HASELNÜSSE UND MANDELN
Mit ihrem hohen Eiweißgehalt tragen Haselnüsse und Mandeln als echtes Powerfood zu einem gesunden Muskelaufbau bei. Sie enthalten zudem beachtliche Mengen Calcium. Dieser Mineralstoff ist ebenfalls wichtig für die Muskulatur und wird vom Körper außerdem für die Zähne und Knochen benötigt. Aus Haselnüssen lässt sich Pesto herstellen, sie sind aber auch für Soßen, Salate und Pürees geeignet.

SONNENBLUMENKERNE
Ein ganzes Bündel an wertvollen Vitalstoffen steckt in Sonnenblumenkernen: 40 Prozent Eiweiß, dazu unter anderem die Vitamine A, B1, B2 und B6, E, Kalium, Calcium, Eisen, Kupfer und Magnesium. Beliebt sind Sonnenblumenkerne in Müsli, Salat und als Backzutat.

CASHEWKERNE
Ihr hoher Selengehalt macht die aus Südamerika stammenden Steinfrüchte speziell bei Sportlern beliebt, denn dieses Spurenelement ist wichtig für die Muskulatur und die Knochengesundheit. Zudem enthalten Cashewkerne die Aminosäure Tryptophan, die im Körper für das Glückshormon Serotonin benötigt wird – ein echter Gute-Laune-Macher. Gut 50 Gramm Cashewkerne decken den täglichen Kupferbedarf. Kupfer ist wichtig für das Immunsystem und es trägt dazu bei, dass Eisen mobilisiert und an den Ort der Blutbildung transportiert wird. Kupfer wirkt auch an der Farbgebung von Haar, Haut und Augen mit und fördert die Kollagenbildung. Wer sich seine straffe Haut und schönen Haare möglichst lange erhalten möchte, sollte öfter Cashewkerne essen.

PISTAZIEN
Auch Pistazien gehören zu den Steinfrüchten. Sie liefern ebenso wie Walnüsse besonders viel herzschützende Omega-3-Fettsäuren. Pistazien enthalten aber auch Folsäure: Dieses Vitamin ist an der Blutbildung und vielen Stoffwechselvorgängen beteiligt. Besonders wichtig ist es für Schwangere und Frauen mit Kinderwunsch. Pistazien sind außerdem hervorragende Eisen- und Zinklieferanten. Eisen wird ebenfalls für die Blutbildung benötigt. Zink spielt eine Rolle bei der Zellteilung, beeinflusst den Hormonstoffwechsel und stärkt das Immunsystem. Geeignet sind Pistazien für Pesto, Salate, Süßspeisen und herzhafte Hauptgerichte.

ESSKASTANIEN
Sie sind auch unter der Bezeichnung Maronen bekannt. Ihr Fettgehalt beträgt nur zwei Prozent und ist damit deutlich niedriger als bei anderen Nüssen. Da sie viele Kohlenhydrate enthalten, sind sie trotzdem sehr sättigend. Esskastanien sind reich an Magnesium, einem Mineralstoff, der für den Körper unentbehrlich ist – zum Beispiel für die Nervenzellen, Muskeln, Knochen und Sehnen. Besonders gut schmecken sie frisch geröstet vom Backblech oder gekocht als Püree.

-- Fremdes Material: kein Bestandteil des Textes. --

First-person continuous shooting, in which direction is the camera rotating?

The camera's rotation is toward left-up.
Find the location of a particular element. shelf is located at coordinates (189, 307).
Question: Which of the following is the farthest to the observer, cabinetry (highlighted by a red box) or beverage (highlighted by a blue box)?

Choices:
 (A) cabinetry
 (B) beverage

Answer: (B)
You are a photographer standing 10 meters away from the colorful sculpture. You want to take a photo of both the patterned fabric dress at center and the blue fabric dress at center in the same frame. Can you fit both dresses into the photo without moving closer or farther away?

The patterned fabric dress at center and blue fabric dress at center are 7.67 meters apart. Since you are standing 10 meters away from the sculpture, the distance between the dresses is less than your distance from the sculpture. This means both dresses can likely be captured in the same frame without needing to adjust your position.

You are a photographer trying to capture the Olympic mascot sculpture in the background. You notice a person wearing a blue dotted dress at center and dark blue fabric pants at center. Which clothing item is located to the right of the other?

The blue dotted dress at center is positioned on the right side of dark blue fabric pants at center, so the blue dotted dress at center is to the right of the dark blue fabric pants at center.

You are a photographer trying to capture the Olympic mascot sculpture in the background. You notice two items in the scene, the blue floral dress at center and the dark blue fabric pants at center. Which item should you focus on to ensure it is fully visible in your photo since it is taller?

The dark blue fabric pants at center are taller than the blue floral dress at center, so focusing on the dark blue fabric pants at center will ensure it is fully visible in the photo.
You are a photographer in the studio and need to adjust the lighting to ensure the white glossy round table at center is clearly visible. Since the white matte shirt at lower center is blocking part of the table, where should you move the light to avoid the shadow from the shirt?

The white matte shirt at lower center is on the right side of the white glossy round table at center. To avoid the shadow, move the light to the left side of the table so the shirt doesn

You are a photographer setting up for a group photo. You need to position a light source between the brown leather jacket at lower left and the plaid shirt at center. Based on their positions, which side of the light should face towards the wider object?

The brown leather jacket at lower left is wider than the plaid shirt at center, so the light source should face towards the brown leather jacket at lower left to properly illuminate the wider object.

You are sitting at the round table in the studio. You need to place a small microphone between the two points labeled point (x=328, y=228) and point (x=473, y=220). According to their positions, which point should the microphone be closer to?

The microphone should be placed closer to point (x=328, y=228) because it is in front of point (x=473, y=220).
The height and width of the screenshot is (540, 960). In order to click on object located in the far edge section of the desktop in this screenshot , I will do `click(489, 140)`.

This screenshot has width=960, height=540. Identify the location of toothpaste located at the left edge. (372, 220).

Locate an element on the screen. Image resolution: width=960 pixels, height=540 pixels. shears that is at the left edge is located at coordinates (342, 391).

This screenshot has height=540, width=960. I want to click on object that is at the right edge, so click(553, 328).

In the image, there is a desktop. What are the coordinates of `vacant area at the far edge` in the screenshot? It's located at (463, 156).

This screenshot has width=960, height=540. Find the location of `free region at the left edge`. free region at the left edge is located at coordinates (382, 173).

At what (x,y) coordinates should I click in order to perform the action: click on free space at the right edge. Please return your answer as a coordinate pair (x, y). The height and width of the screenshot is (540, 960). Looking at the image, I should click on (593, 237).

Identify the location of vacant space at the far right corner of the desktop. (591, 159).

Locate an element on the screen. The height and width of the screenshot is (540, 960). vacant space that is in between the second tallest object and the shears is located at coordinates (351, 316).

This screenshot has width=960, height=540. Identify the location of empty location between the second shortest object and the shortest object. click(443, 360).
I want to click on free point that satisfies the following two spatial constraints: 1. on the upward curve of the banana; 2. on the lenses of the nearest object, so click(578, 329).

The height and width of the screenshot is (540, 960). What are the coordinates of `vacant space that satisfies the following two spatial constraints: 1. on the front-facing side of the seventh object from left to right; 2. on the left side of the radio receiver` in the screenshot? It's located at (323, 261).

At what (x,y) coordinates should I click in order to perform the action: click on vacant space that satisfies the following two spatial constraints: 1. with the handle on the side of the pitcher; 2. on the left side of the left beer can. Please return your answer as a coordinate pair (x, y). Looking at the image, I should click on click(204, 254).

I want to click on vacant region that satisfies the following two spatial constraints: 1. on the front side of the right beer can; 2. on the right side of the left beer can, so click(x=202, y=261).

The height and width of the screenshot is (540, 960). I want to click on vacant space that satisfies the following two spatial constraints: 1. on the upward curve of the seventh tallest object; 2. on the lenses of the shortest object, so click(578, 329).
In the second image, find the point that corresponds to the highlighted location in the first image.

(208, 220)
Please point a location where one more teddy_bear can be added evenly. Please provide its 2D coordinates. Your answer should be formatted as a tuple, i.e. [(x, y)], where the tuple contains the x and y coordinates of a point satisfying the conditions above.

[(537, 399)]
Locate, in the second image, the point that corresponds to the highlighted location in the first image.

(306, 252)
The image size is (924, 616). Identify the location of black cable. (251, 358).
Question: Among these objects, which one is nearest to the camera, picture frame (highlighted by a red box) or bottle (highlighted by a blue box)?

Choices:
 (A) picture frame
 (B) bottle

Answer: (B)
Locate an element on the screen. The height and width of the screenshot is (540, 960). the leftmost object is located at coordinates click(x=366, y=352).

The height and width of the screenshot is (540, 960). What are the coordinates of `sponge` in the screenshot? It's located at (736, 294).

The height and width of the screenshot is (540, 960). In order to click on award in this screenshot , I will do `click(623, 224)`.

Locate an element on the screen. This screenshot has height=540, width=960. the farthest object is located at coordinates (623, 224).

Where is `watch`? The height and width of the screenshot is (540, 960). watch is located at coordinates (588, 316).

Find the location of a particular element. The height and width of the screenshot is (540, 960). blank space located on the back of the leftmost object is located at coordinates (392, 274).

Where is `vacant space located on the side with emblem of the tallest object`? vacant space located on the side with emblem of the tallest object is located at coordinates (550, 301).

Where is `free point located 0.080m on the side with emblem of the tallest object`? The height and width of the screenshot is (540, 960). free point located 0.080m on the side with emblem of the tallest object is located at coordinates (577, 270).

Worauf sollte man beim Einkauf achten?

Bevorzugen Sie Bio-Nüsse, da die ökologisch angebauten Lebensmittel keine Bleichmittel enthalten und auf chemische Pflanzenschutzmittel verzichtet wird. Zudem können Nüsse mit Schimmelpilzen belastet sein, von denen ein Gesundheitsrisiko ausgeht. In Deutschland haben wir zwar ein gutes Netz der Lebensmittelüberwachung, aber man sollte auch selbst genau hinschauen. Kauft man verpackte Nüsse und entdeckt darin Schimmel, kann man davon ausgehen, dass sich die Sporen auf dem gesamten

Inhalt verteilt haben. Kaufen Sie deshalb am besten Lose Nüsse.

 

 

Für Veganer sind Nüsse besonders wertvoll

Veganer profitieren vor allem wegen des hohen Gehalts an Eiweiß, Omega-3-Fettsäuren und Mineralien wie Eisen und Calcium von Nüssen. Aber Nüsse sind nicht nur für Veganer und Vegetarier gesund, sie tun allen gut. Nur bei einer Allergie ist Vorsicht geboten. Eine echte Alternative für viele Allergiker ist die Erdmandel. Ihr Geschmack ähnelt dem der Mandel und sie enthält auch viele gesunde Inhaltsstoffe.